→ Work to be completed: Every record is to be duplicated exactly as it reads, without its images.

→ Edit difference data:

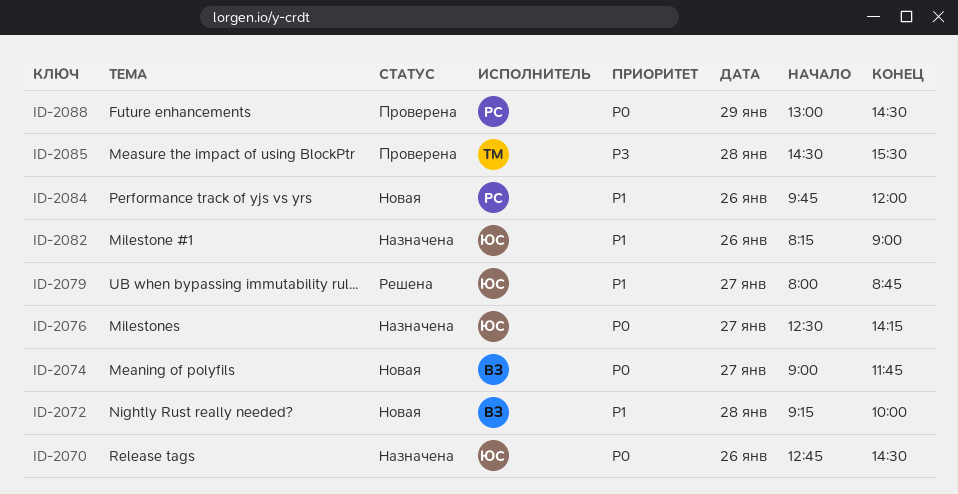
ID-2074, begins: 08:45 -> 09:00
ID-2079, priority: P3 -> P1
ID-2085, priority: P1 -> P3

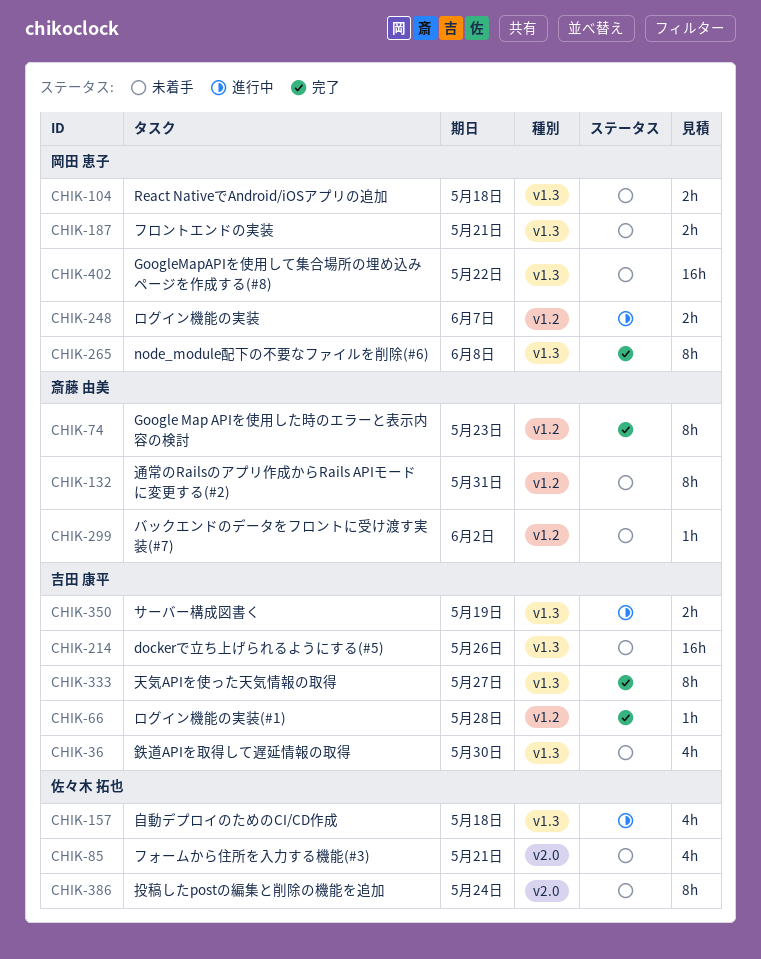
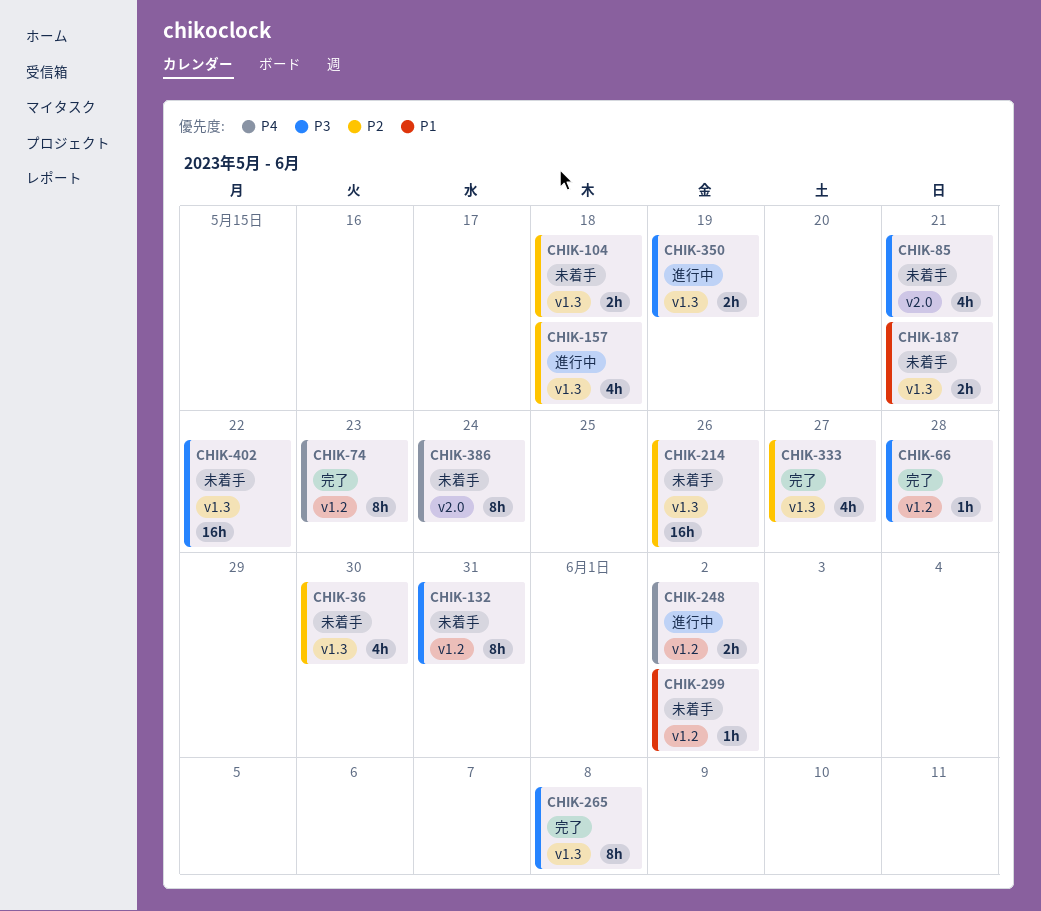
CHIK-248, due: Jun 7 -> Jun 2
CHIK-333, estimate: 8h -> 4h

→ Answer box:
ID-2074, begins: 08:45 -> 09:00
ID-2079, priority: P3 -> P1
ID-2085, priority: P1 -> P3

CHIK-248, due: Jun 7 -> Jun 2
CHIK-333, estimate: 8h -> 4h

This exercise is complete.